In 1924, George and Ira collaborated on a musical comedy, Lady Be Good which included such future standards as "Fascinating Rhythm" and "Lady Be Good."
This was followed by Oh, Kay! (1926), Funny Face in (1927), Strike Up the Band (1927 and 1930), Show Girl (1929), Girl Crazy (1930), which introduced the standard "I Got Rhythm," and Of Thee I Sing (1931), the first musical comedy to win a Pulitzer Prize.
Classical Music, Opera, and European Influences
In 1924, Gershwin composed his first major classical work, Rhapsody in Blue for orchestra and piano, which was orchestrated by Ferde Grofé and premièred with Paul Whiteman's concert band in New York. It proved to be his most popular work.
Gershwin stayed in Paris for a short period, where he applied to study composition with Nadia Boulanger. While there, he wrote An American in Paris. This work received mixed reviews initially but quickly became part of the standard repertoire. Eventually he found the music scene in Paris supercilious, and returned to America.
His most ambitious composition was Porgy and Bess (1935). Called by Gershwin himself a "folk opera," the piece premièred in a Broadway theater and is now widely regarded as the most important American opera of the twentieth century. Based on the novel Porgy by DuBose Heyward, the action takes place in a black neighborhood in Charleston, South Carolina, and with the exception of several minor speaking roles, all of the characters are black. The music combines elements of popular music of the day, which was strongly influenced by black music, with techniques found in opera, such as recitative and leitmotifs. It also includes a fugue and "advanced" techniques such as polytonality and even a tone row
Hollywood and Early Death
Gershwin received only one Oscar nomination for the song he co-wrote with his brother Ira, They Can't Take That Away From Me, from Shall We DanceEarly in 1937, Gershwin began to complain of blinding headaches and a recurring impression that he was smelling burned rubber. He had developed a cystic malignant brain tumor. In June, he performed in a special concert of his music with the San Francisco Symphony Orchestra under the direction of French maestro Pierre Monteux. It was in Hollywood, while working on the score of The Goldwyn Follies, that he collapsed and, on July 11, 1937, died at the age of 38 at Cedars of Lebanon Hospital following surgery for the tumor. Coincidentally, just a few months later in 1937, Gershwin's idol Ravel also died following brain surgery.

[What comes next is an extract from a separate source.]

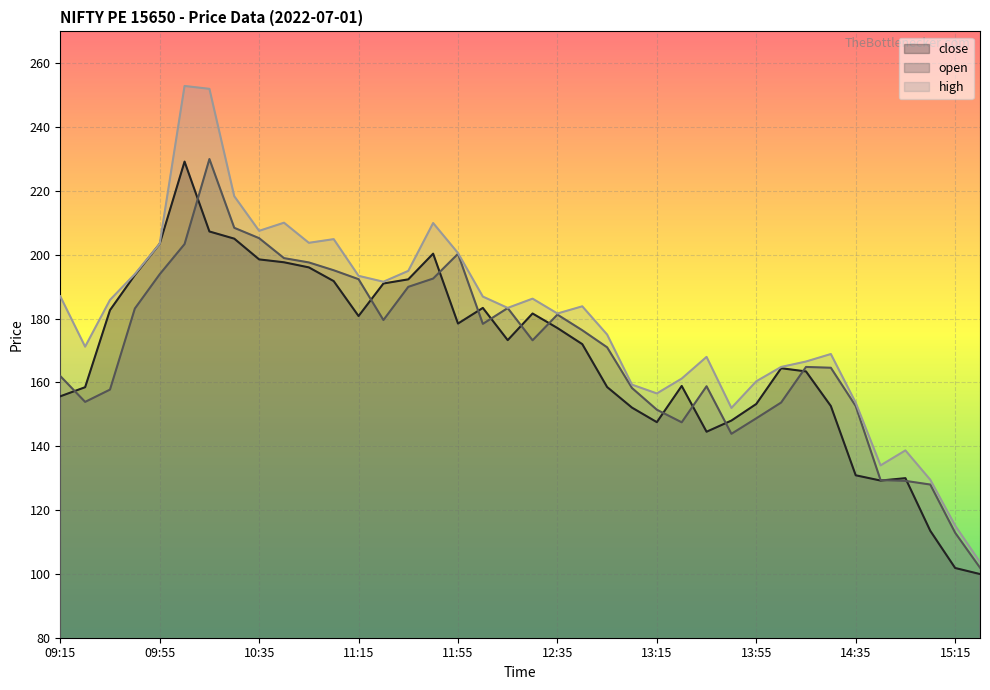

How many data points in close are above 173?

19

Gershwin had a 10-year affair with composer Kay Swift and frequently consulted her about his music. Oh, Kay was named for her. After Gershwin died, Swift arranged some of his music, transcribed some of his recordings, and collaborated with Ira on several projects. Gershwin also had an affair with actress Paulette Goddard.Gershwin died intestate, and all his property passed to his mother. He is buried in the Westchester Hills Cemetery in Hastings-on-Hudson, New York. The Gershwin estate continues to bring in significant royalties from licensing the copyrights on Gershwin's work. The estate supported the Sonny Bono Copyright Term Extension Act because its 1923 cutoff date was shortly before Gershwin had begun to create his most popular works. The copyrights on those works were expired at the end of 2007 in the European Union and will expire between 2019 and 2027 in the United States of America
According to Fred Astaire's letters to Adele Astaire, Gershwin whispered Astaire's name before passing away. In 2005, The Guardian determined using "estimates of earnings accrued in a composer's lifetime" that George Gershwin was the richest composer of all time. George Gershwin was inducted into the Long Island Music Hall of Fame in 2006. The George Gershwin Theatre on Broadway is named after him.